WORK REQUIRED -
The records below must be copied in full, exactly as they read.

[Opening DATASET RECORDS section]

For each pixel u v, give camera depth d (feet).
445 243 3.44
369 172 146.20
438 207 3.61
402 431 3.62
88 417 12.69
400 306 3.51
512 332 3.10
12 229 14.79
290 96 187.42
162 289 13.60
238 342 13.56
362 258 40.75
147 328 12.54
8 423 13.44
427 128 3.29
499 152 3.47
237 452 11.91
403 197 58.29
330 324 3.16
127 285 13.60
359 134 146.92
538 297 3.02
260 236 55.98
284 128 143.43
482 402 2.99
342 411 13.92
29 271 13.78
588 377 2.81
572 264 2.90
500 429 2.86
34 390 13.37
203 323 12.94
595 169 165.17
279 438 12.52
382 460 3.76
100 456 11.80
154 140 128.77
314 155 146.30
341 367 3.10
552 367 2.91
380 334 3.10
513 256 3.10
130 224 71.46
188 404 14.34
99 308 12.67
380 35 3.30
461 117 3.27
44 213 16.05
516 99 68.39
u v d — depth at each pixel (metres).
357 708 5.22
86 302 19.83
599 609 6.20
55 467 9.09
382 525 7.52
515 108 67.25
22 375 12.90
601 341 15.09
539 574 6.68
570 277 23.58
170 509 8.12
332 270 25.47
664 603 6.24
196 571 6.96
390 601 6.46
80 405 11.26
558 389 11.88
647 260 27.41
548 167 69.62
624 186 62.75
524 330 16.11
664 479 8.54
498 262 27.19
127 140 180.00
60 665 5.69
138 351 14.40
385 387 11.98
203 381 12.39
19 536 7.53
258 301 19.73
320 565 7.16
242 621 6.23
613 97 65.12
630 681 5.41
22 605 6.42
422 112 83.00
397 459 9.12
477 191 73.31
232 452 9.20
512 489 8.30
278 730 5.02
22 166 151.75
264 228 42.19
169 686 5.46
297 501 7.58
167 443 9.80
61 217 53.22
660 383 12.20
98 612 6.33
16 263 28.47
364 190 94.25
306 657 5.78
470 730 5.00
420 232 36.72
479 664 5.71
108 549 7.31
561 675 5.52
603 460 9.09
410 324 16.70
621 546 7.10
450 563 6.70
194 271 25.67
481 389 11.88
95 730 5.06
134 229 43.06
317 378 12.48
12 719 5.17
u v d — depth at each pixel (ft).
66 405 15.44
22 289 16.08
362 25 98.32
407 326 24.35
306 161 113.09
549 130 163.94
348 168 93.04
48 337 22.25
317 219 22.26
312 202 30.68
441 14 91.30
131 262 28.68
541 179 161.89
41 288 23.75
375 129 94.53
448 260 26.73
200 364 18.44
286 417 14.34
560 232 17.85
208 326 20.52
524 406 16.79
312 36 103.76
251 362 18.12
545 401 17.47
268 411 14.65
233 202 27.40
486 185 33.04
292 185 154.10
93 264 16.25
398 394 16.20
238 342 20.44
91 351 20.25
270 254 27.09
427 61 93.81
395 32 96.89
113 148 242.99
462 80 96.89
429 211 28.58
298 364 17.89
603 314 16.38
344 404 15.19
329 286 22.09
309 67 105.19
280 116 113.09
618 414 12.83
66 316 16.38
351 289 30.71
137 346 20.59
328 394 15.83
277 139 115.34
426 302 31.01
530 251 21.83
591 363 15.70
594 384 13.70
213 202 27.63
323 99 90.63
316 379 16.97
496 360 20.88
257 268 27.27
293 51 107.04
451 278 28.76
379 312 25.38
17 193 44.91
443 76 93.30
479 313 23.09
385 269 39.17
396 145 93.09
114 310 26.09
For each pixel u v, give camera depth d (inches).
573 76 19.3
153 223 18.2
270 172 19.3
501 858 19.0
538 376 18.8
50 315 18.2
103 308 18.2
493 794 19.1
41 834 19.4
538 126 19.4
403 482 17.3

[Closing DATASET RECORDS section]

EXERCISE SOLUTION -
For each pixel u v, give camera depth d (feet).
445 243 3.44
369 172 146.20
438 207 3.61
402 431 3.62
88 417 12.69
400 306 3.51
512 332 3.10
12 229 14.79
290 96 187.42
162 289 13.60
238 342 13.56
362 258 40.75
147 328 12.54
8 423 13.44
427 128 3.29
499 152 3.47
237 452 11.91
403 197 58.29
330 324 3.16
127 285 13.60
359 134 146.92
538 297 3.02
260 236 55.98
284 128 143.43
482 402 2.99
342 411 13.92
29 271 13.78
588 377 2.81
572 264 2.90
500 429 2.86
34 390 13.37
203 323 12.94
595 169 165.17
279 438 12.52
382 460 3.76
100 456 11.80
154 140 128.77
314 155 146.30
341 367 3.10
552 367 2.91
380 334 3.10
513 256 3.10
130 224 71.46
188 404 14.34
99 308 12.67
380 35 3.30
461 117 3.27
44 213 16.05
516 99 68.39
u v d — depth at each pixel (metres).
357 708 5.22
86 302 19.83
599 609 6.20
55 467 9.09
382 525 7.52
515 108 67.25
22 375 12.90
601 341 15.09
539 574 6.68
570 277 23.58
170 509 8.12
332 270 25.47
664 603 6.24
196 571 6.96
390 601 6.46
80 405 11.26
558 389 11.88
647 260 27.41
548 167 69.62
624 186 62.75
524 330 16.11
664 479 8.54
498 262 27.19
127 140 180.00
60 665 5.69
138 351 14.40
385 387 11.98
203 381 12.39
19 536 7.53
258 301 19.73
320 565 7.16
242 621 6.23
613 97 65.12
630 681 5.41
22 605 6.42
422 112 83.00
397 459 9.12
477 191 73.31
232 452 9.20
512 489 8.30
278 730 5.02
22 166 151.75
264 228 42.19
169 686 5.46
297 501 7.58
167 443 9.80
61 217 53.22
660 383 12.20
98 612 6.33
16 263 28.47
364 190 94.25
306 657 5.78
470 730 5.00
420 232 36.72
479 664 5.71
108 549 7.31
561 675 5.52
603 460 9.09
410 324 16.70
621 546 7.10
450 563 6.70
194 271 25.67
481 389 11.88
95 730 5.06
134 229 43.06
317 378 12.48
12 719 5.17
u v d — depth at each pixel (ft).
66 405 15.44
22 289 16.08
362 25 98.32
407 326 24.35
306 161 113.09
549 130 163.94
348 168 93.04
48 337 22.25
317 219 22.26
312 202 30.68
441 14 91.30
131 262 28.68
541 179 161.89
41 288 23.75
375 129 94.53
448 260 26.73
200 364 18.44
286 417 14.34
560 232 17.85
208 326 20.52
524 406 16.79
312 36 103.76
251 362 18.12
545 401 17.47
268 411 14.65
233 202 27.40
486 185 33.04
292 185 154.10
93 264 16.25
398 394 16.20
238 342 20.44
91 351 20.25
270 254 27.09
427 61 93.81
395 32 96.89
113 148 242.99
462 80 96.89
429 211 28.58
298 364 17.89
603 314 16.38
344 404 15.19
329 286 22.09
309 67 105.19
280 116 113.09
618 414 12.83
66 316 16.38
351 289 30.71
137 346 20.59
328 394 15.83
277 139 115.34
426 302 31.01
530 251 21.83
591 363 15.70
594 384 13.70
213 202 27.63
323 99 90.63
316 379 16.97
496 360 20.88
257 268 27.27
293 51 107.04
451 278 28.76
379 312 25.38
17 193 44.91
443 76 93.30
479 313 23.09
385 269 39.17
396 145 93.09
114 310 26.09
For each pixel u v, give camera depth d (inches).
573 76 19.3
153 223 18.2
270 172 19.3
501 858 19.0
538 376 18.8
50 315 18.2
103 308 18.2
493 794 19.1
41 834 19.4
538 126 19.4
403 482 17.3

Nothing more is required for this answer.